Alisa menolehkan kepalanya, memastikan bahwa Aldevaro dan Salva sudah pulang. Ini hari yang sangat menyenangkan baginya. Karena ia bisa menghabiskan waktu bersama Aldevaro dan Salva. Ia bisa menemukan kebahagiaan yang sebelumnya belum ia dapatkan.

Entah bagaimana cara Alisa mendeskripsikan betapa bahagianya ia hari ini.
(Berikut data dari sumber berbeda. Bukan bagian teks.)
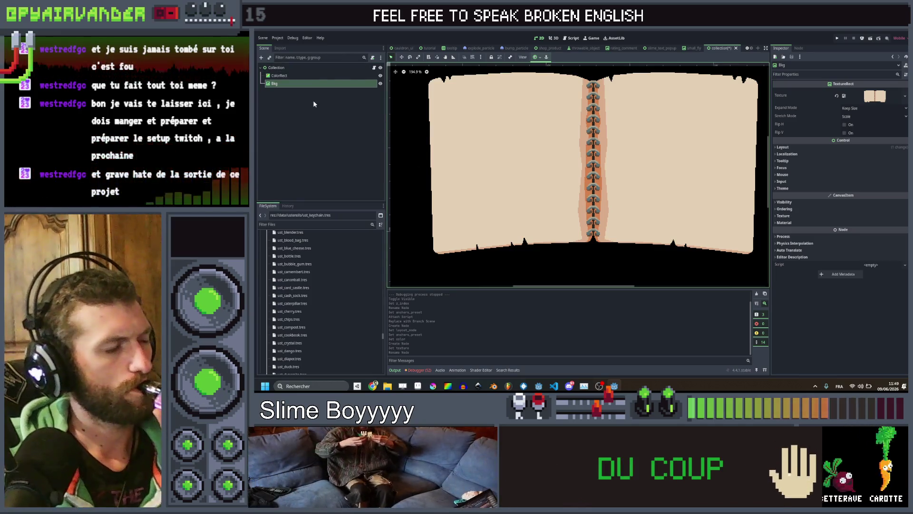
left_click(321, 69)
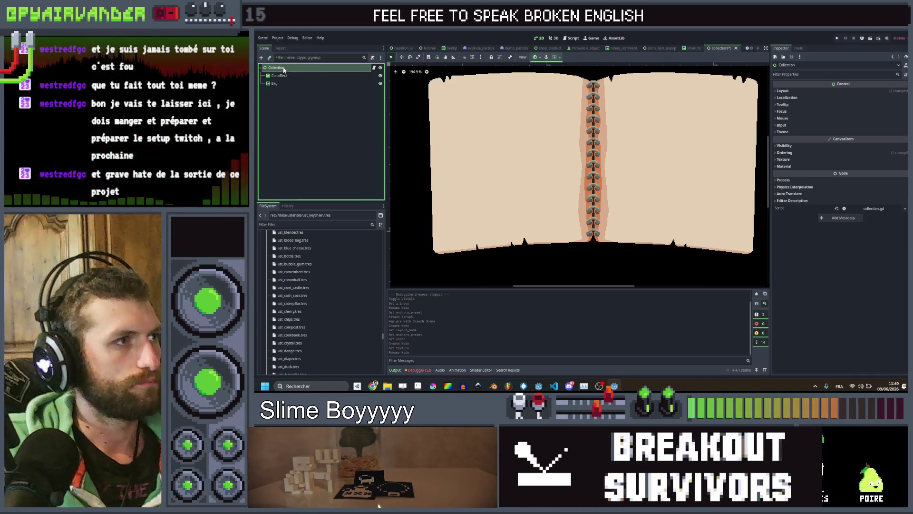
- Add a Control node under Collection and name it Objects
key("ctrl+a")
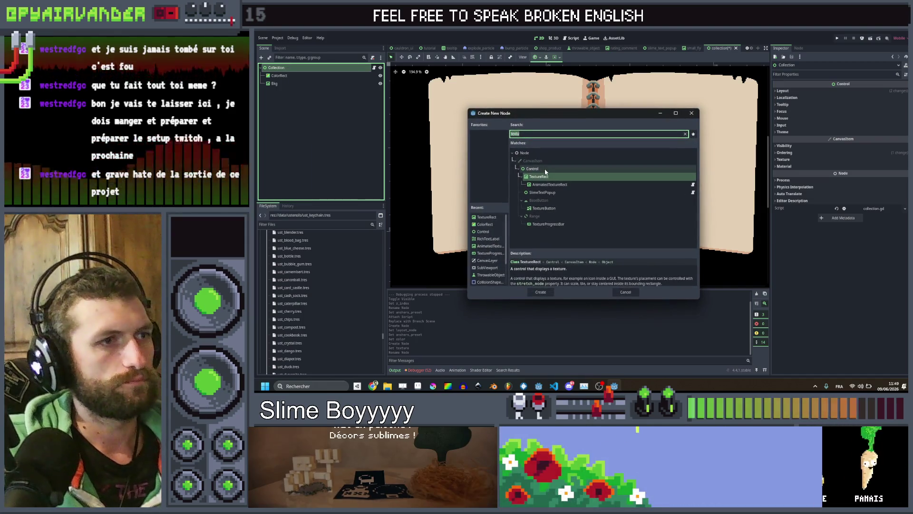
double_click(546, 170)
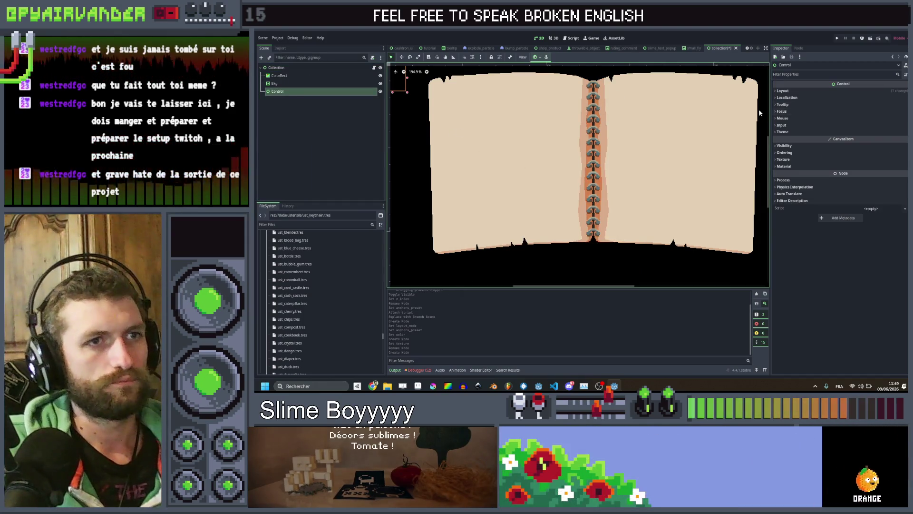
left_click(783, 90)
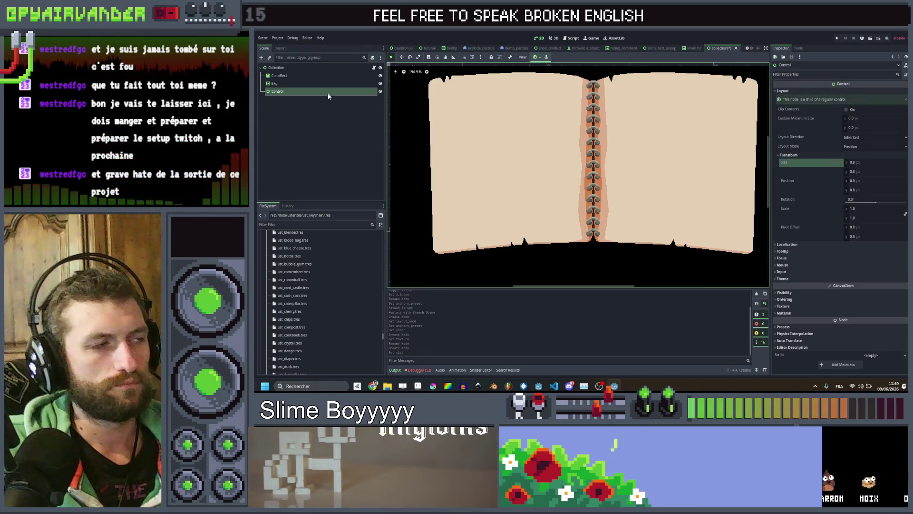
left_click(304, 92)
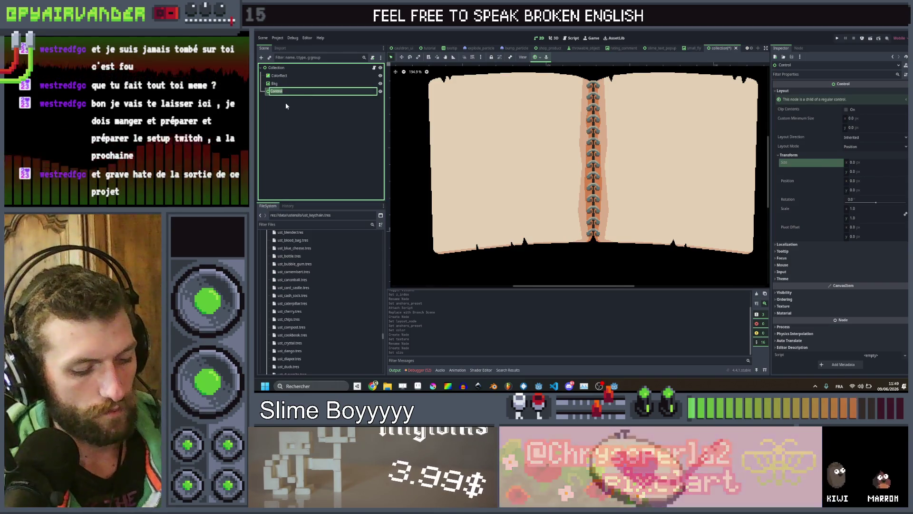
type("Objects")
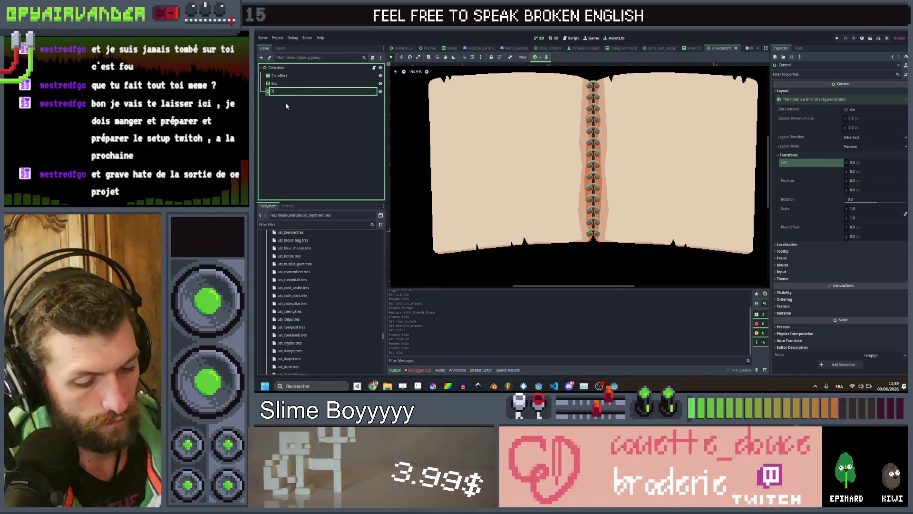
key("Return")
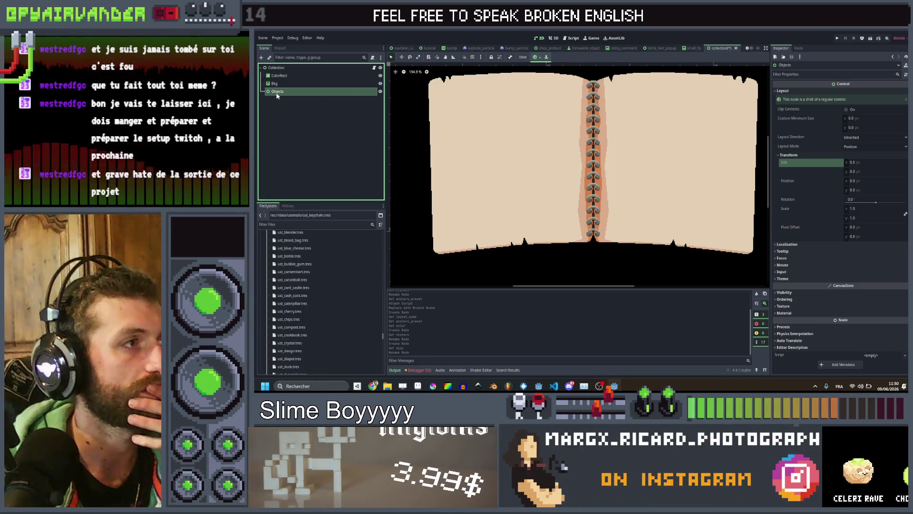
- Add a TextureRect under Objects and quick-load the bell image as its texture
right_click(276, 94)
left_click(302, 97)
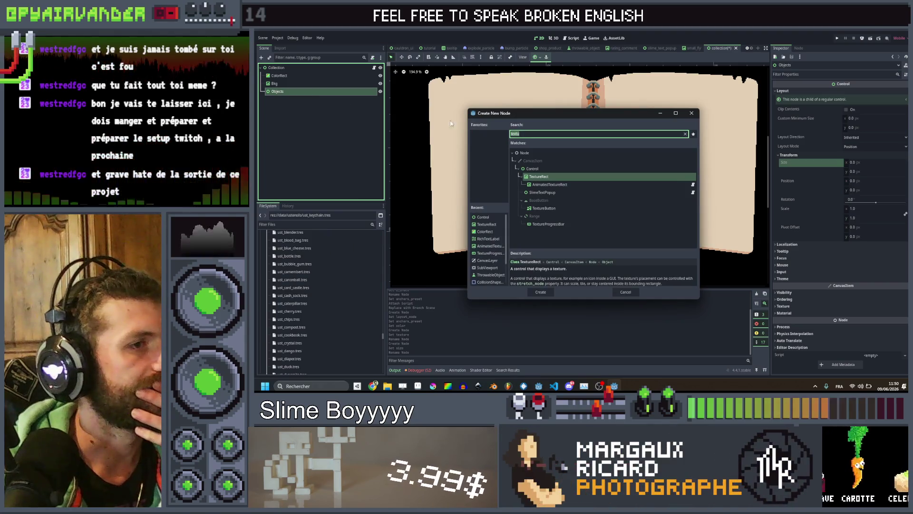
double_click(541, 180)
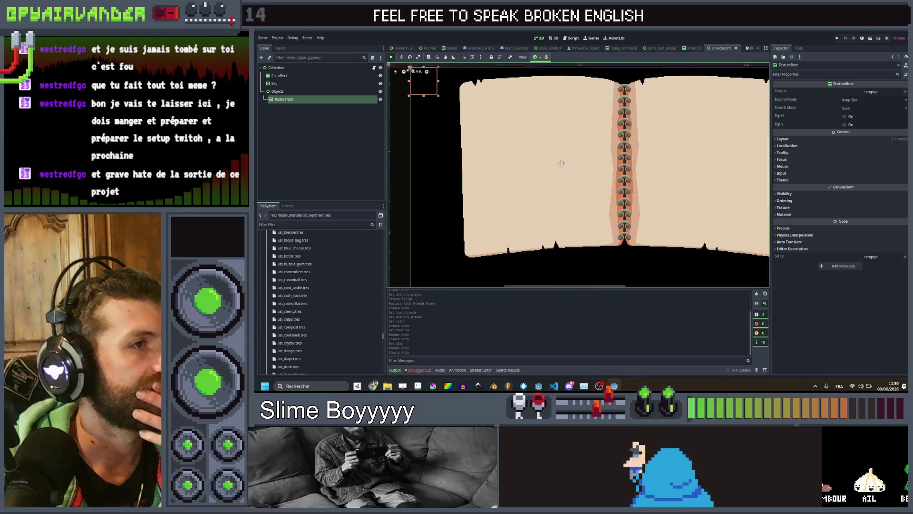
left_click(871, 91)
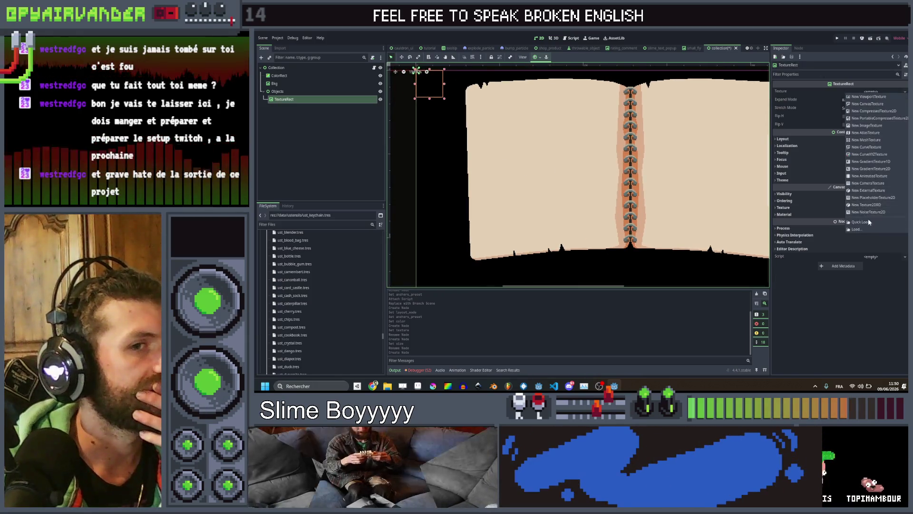
left_click(869, 223)
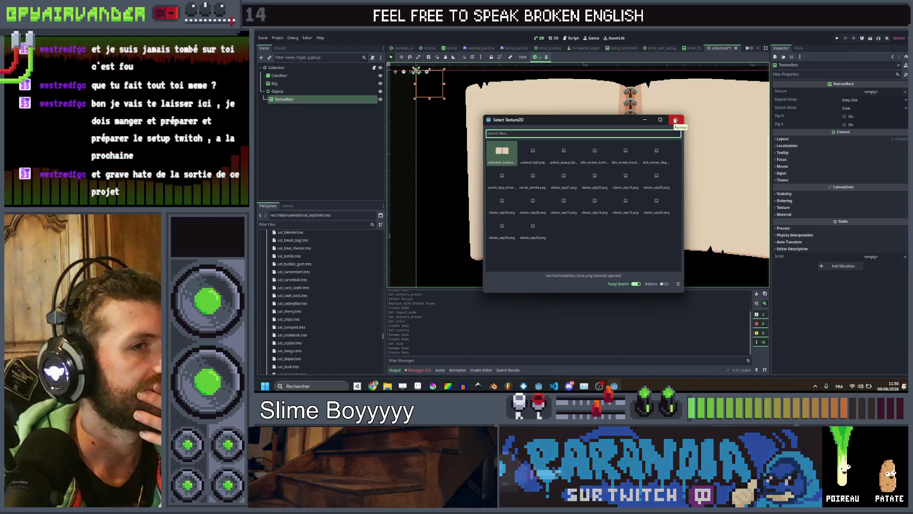
type("bell")
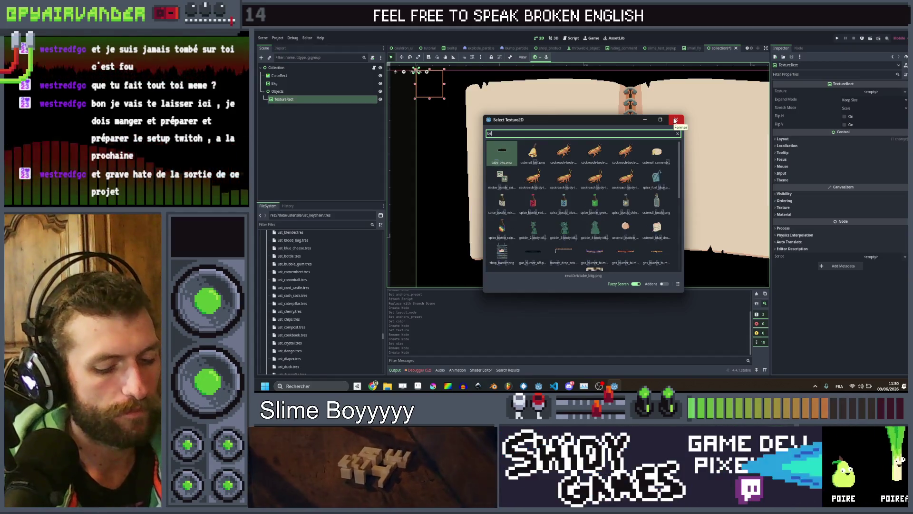
double_click(516, 155)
Mulai dari ia berhasil melaju ke babak selanjutnya dalam pertandingan, bisa akrab dengan Aldevaro dan mengenal Salva, sampai acara malam nanti. Meski tadi ia sempat ragu, namun kali ini Alisa sudah yakin.

Perlahan, gadis itu melangkahkan kakinya memasuki rumah. Ia mengeratkan pegangan tangannya pada tali tasnya. Dengan langkah pelan, ia sampai di ruang tengah.

Pemandangan yang tak indah itu harus Alisa dapatkan. Dian tidak datang sendirian, melainkan dengan kekasih barunya, Rio Panantha. Mereka tengah duduk berdekatan di sofa ruang tengah.

17.39

Mobil yang terparkir di halaman rumah adalah pemberian dari Anggara untuk Alisa yang dibawa oleh Dian. Sebenarnya Alisa memang sudah tahu. Ia sama sekali tidak mempermasalahkan hal itu.

"Ma-Maa, Alisa pulang..."

"Baru pulang kamu? Gak lihat ini jam berapa?" tanyanya terdengar ketus.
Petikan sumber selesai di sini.